M3DB, a distributed time series database


M3DB, inspired by Gorilla and Cassandra, is a distributed time series database released as open source by Uber Technologies. It can be used for storing realtime metrics at long retention.

Here are some attributes of the project:

  • Distributed time series storage, single nodes use a WAL commit log and persists time windows per shard independently
  • Cluster management built on top of etcd
  • Built-in synchronous replication with configurable durability and read consistency (one, majority, all, etc)
  • M3TSZ float64 compression inspired by Gorilla TSZ compression, configurable as lossless or lossy
  • Arbitrary time precision configurable from seconds to nanoseconds precision, able to switch precision with any write
  • Configurable out of order writes, currently limited to the size of the configured time window’s block size

Current Limitations

Due to the nature of the requirements for the project, which are primarily to reduce the cost of ingesting and storing billions of timeseries and providing fast scalable reads, there are a few limitations currently that make M3DB not suitable for use as a general purpose time series database.

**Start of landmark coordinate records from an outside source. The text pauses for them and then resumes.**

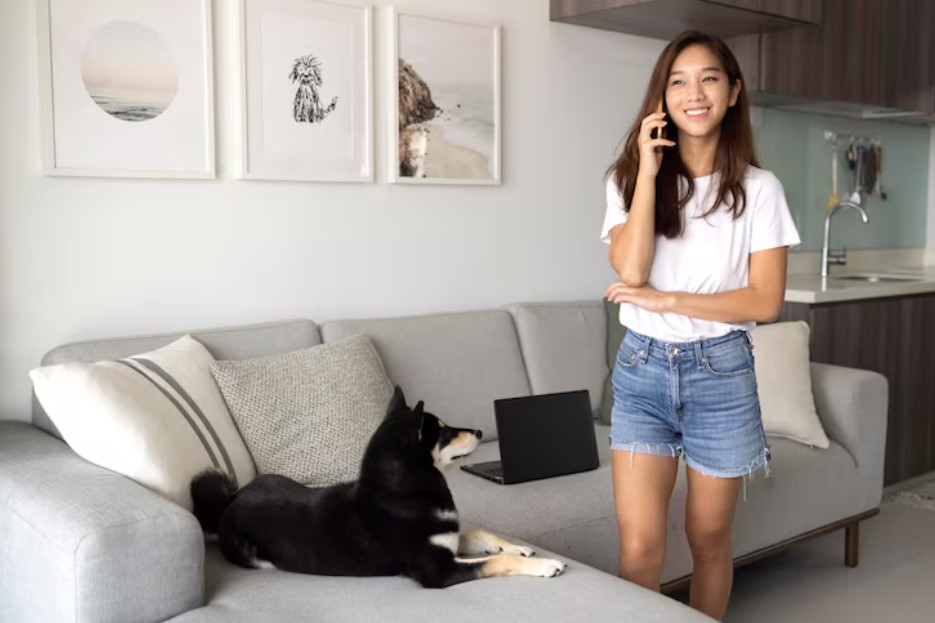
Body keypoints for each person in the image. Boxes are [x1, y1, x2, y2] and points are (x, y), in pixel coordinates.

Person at [600, 30, 800, 620]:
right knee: (639, 549)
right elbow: (631, 267)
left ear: (733, 92)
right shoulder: (625, 179)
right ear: (662, 96)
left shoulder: (760, 191)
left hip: (722, 375)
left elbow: (765, 302)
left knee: (708, 541)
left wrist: (668, 301)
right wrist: (648, 171)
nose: (695, 93)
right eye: (678, 80)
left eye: (709, 78)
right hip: (642, 373)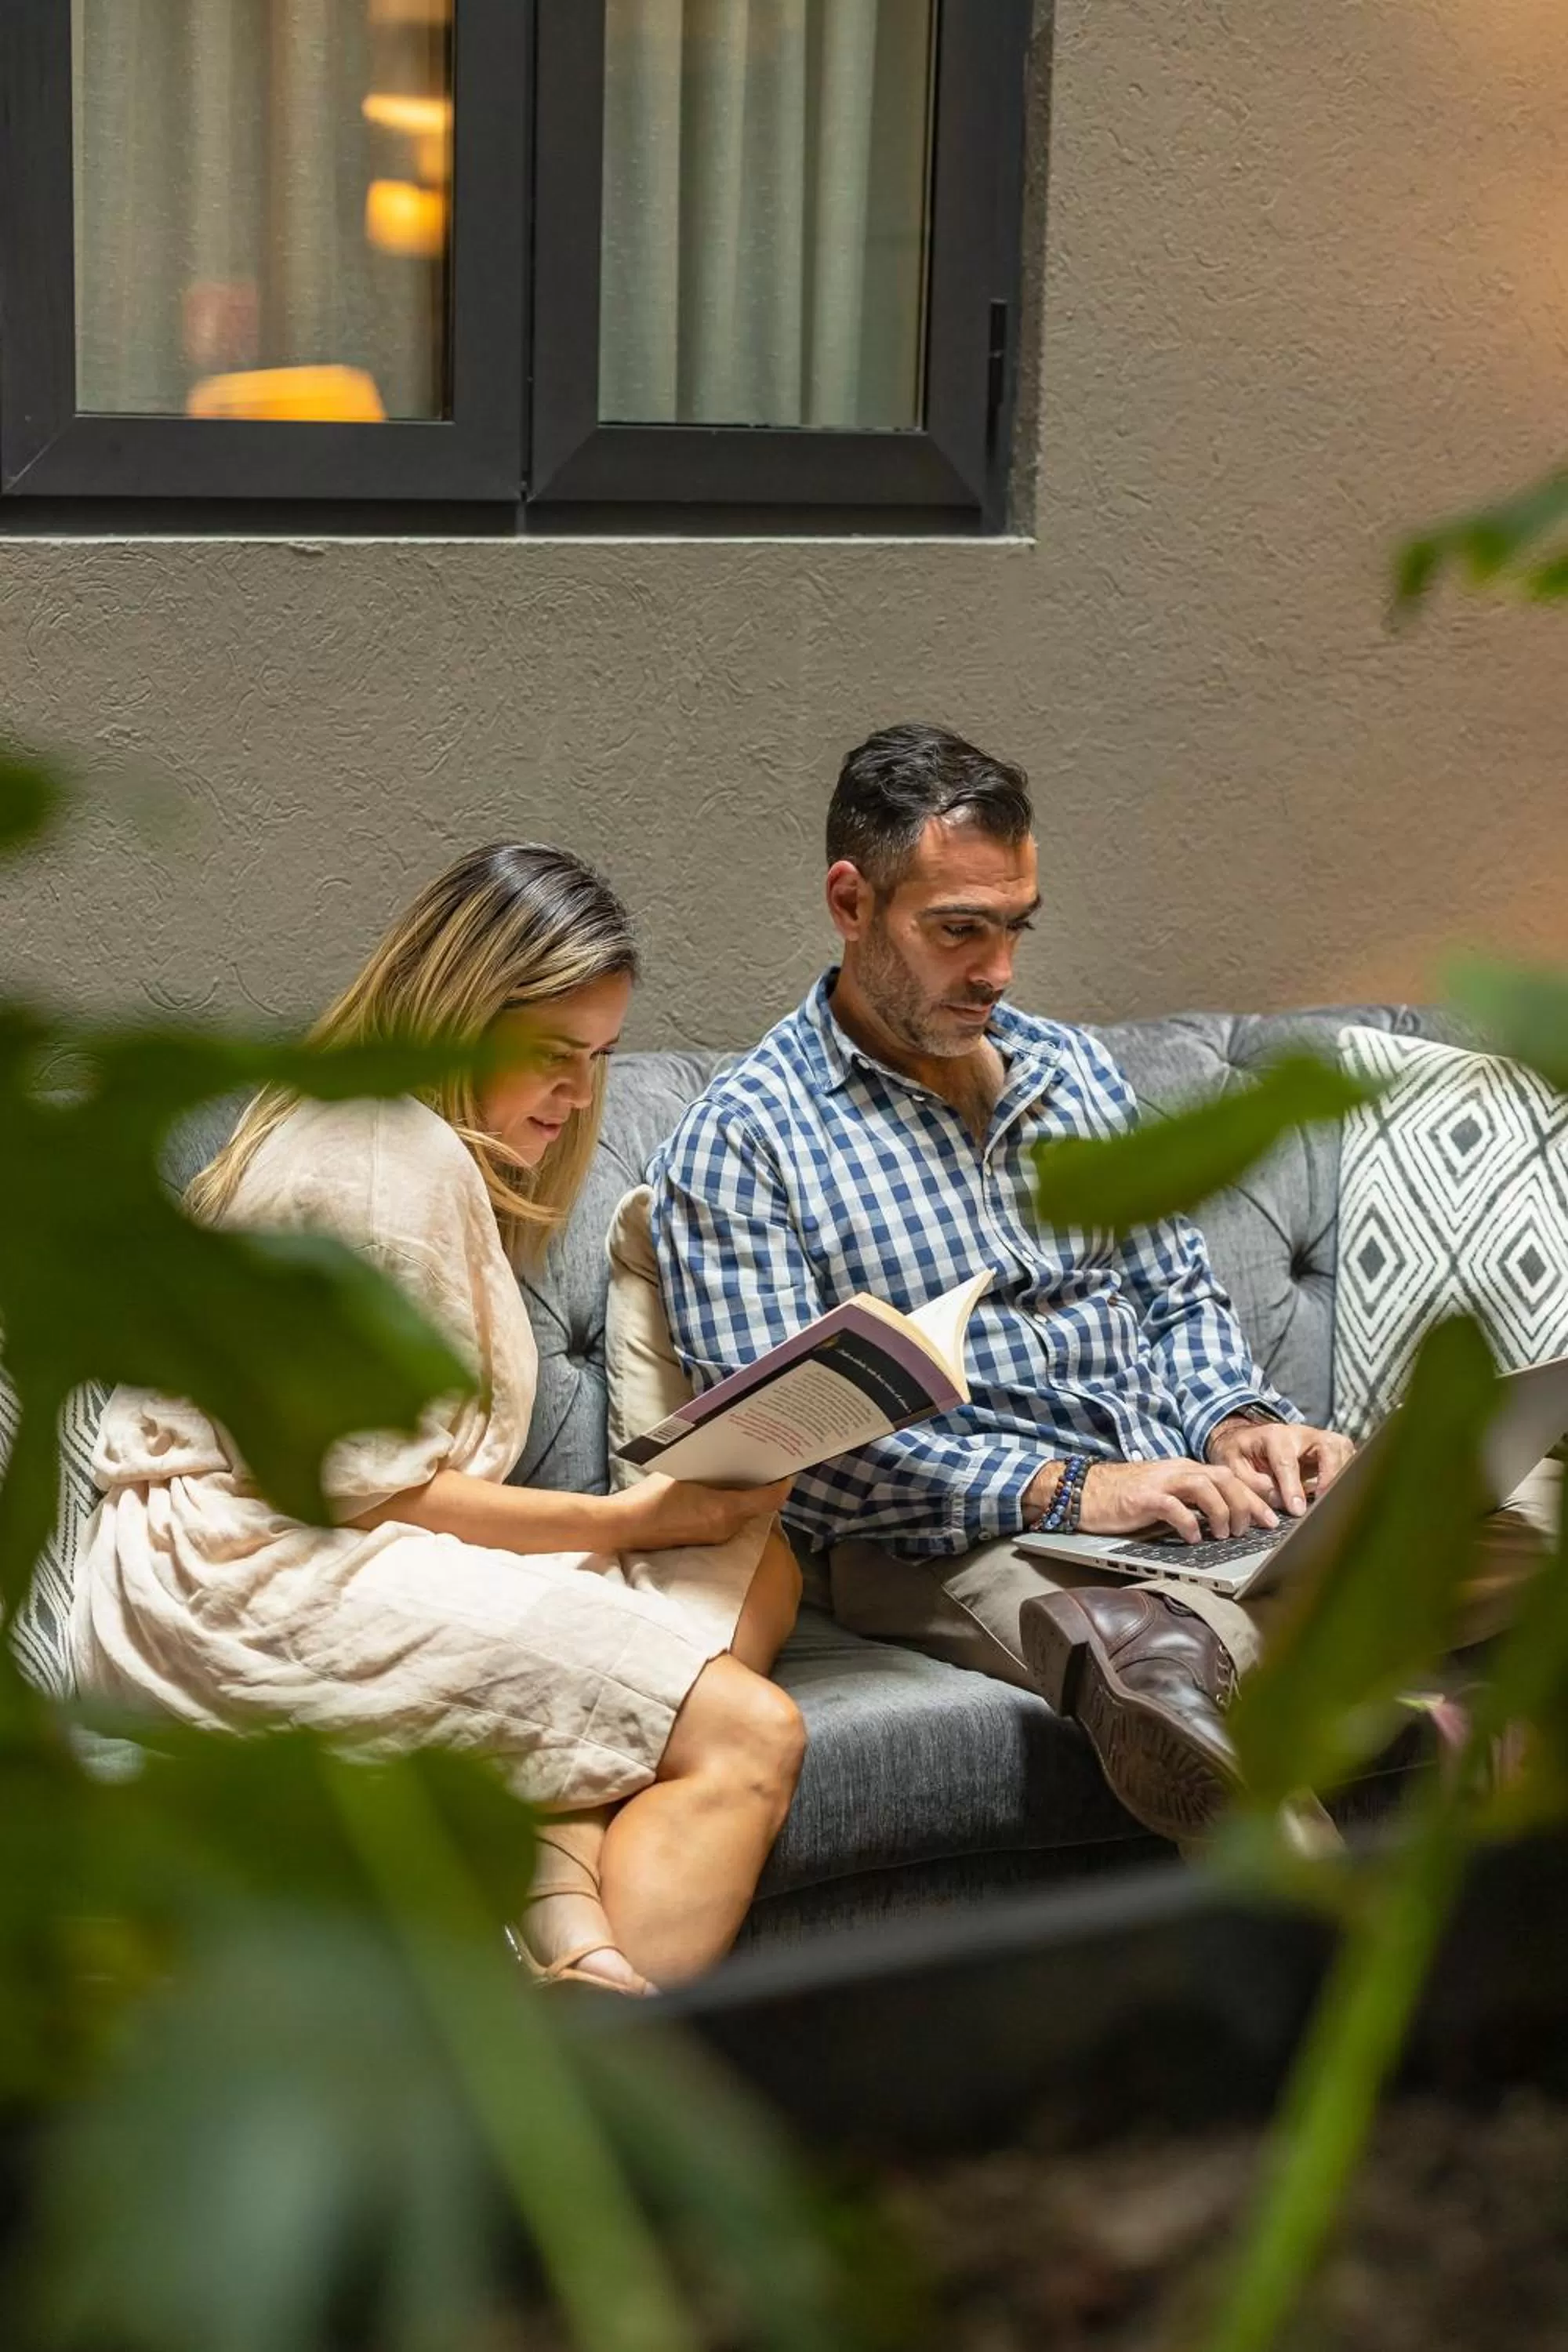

The project has aimed to avoid compactions when at all possible, currently the only compactions M3DB performs are in-memory for the mutable compressed time series window (default configured at 2 hours). As such out of order writes are limited to the size of a single compressed time series window. Consequently backfilling large amounts of data is not currently possible.

The project has also optimized the storage and retrieval of float64 values, as such there is no way to use it as a general time series database of arbitrary data structures just yet.